Consortium Management Construction e Archeologia per il restauro di Villa Campolieto

villa campolieto 10.06.16

 

Cooperare, innovando. “Mettersi insieme, in un unico soggetto, con specializzazioni complementari che qualificano e completano l’offerta sul mercato delle costruzioni, del restauro e degli impianti, ci è parsa l’unica risposta possibile per affrontare la crisi acutissima che affligge il settore da diversi anni”. A parlare è Sabatino Nocerino, direttore commerciale del consorzio cooperativo Consortium Management Construction che, in ATI con la Cooperativa Archeologia e la Ediltecnica Spa, costituitasi poi in Campolieto scarl per l’esecuzione dei lavori, ha portato a termine il restauro della Villa Campolieto, ad Ercolano (Na), il cui progetto esecutivo è stato curato dalla Cooperativa SAAB Architettura ed i lavori sono stati eseguiti sotto la direzione dei direttori tecnici arch. Roberta Bianchini e ing. Daniela Vitiello ed anche il responsabile della produzione geom. Mariano Nocerino. Un lavoro magistralmente eseguito a tempo di record, meno di un anno, per un importo di 4,5 milioni di euro, che ha restituito alla collettività un’altra delle storiche Ville Vesuviane, non lontana dalla Reggia di Portici, edificata per volontà del Principe Luzio de Sangro nella seconda metà del 1700, ridisegnata dal Vanvitelli che modifica il disegno originario, e inaugurata, nei giorni scorsi, con un concerto del Maestro Accardo.

Un impegno che la Campolieto scarl, di cui Nocerino è presidente e Fabio Faggella di Archeologia è vice presidente, ha curato con estrema perizia e che ha prodotto anche un innovativo sistema di riduzione del rischio sismico nell’edilizia storica con l’impiego di schemi resistenti ad ‘assetto variabile’, dal Palazzo Reale, all’edilizia conventuale ed alla residenza nobiliare, presentato al Salone del Restauro e Musei, svoltosi a Ferrara l’8 aprile del 2016.  Ercolano, come è noto, insiste su un’area ad altissimo rischio sismico, localizzata a pochissima distanza dal Vesuvio, per cui dovendo procedere al restauro dell’elegante colonnato (rielaborato in pianta ellittica dal Vanvitelli), si è proceduto secondo precise direttrici: studio dei cinematismi, coinvolgendo Roberto Delgado, uno dei massimi esperti vulcanologi sul piano internazionale, e rilievo dei dissesti. Da quest’ultima analisi, si sono evidenziate altre due criticità, aggiuntesi alle due già citate di area sismica e vulcanica: il degrado dei materiali (ad esempio, l’ossidazione dei perni di connessione, inseriti nelle colonne) e la dilatazione termica, con una evidente maggiore deformabilità del colonnato di Villa Campolieto, rispetto allo schema classico dei chiostri. Le fasi operative che si sono succedute sono quelle della puntellatura, dell’estrazione e della lavorazione della colonna, con l’inserimento di una cerniera, alla base, e della rimessa in carico, con l’inserimento del pistone tra la struttura superiore e il capitello.
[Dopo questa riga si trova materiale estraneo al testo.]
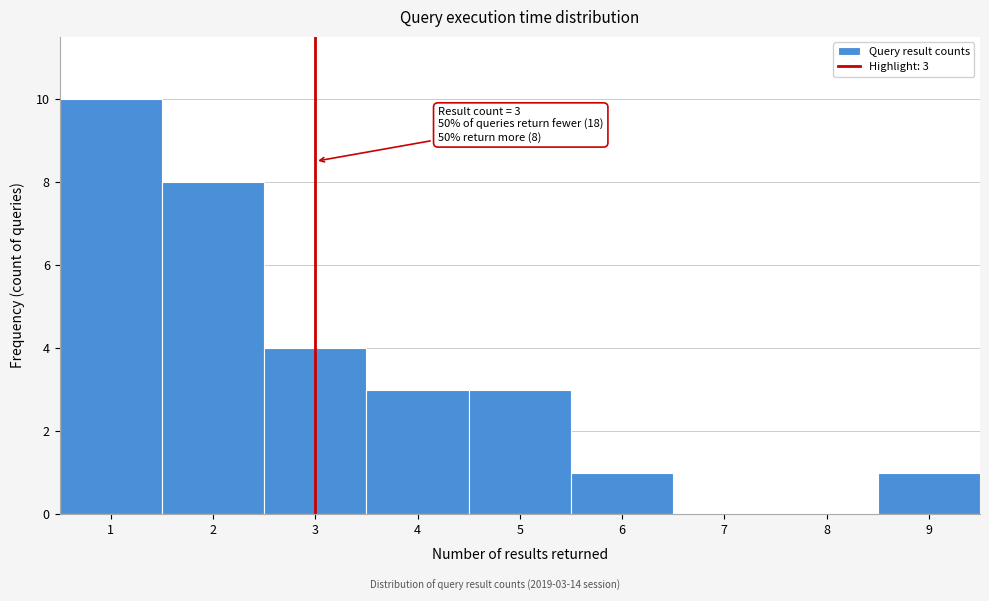

Over which range of the x-axis is the bar tallest?

0.5 to 1.5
Di fatto, c’è stato un intervento strutturale sulle singole colonne, inserendo, oltre al pistone, questa cerniera composta da diversi strati di materiali: barra filettata in acciaio inox, piastra in acciaio inox, strato di gomma, elemento in acciaio inox, teflon, elemento in acciaio inox e, infine, sfera in acciaio inox per preservare da sismi, sia ondulatori che sussultori, il tutto tenuto da un sottofondo in malta cementizia, inserito in un foro effettuato nel basamento della colonna. Di grande pregio, inoltre, il restauro degli affreschi delle sale, eseguito dalla Cooperativa Archeologia.

“Questo lavoro – conclude Nocerino – dimostra la forza della cooperazione e del fare concretamente rete. Non solo si sono create opportunità occupazionali, ma siamo riusciti ad esaltare anche le specificità professionali, creando un team che ha lavorato pensando alla conservazione come motore per creare metodologie nuove di intervento nel restauro”.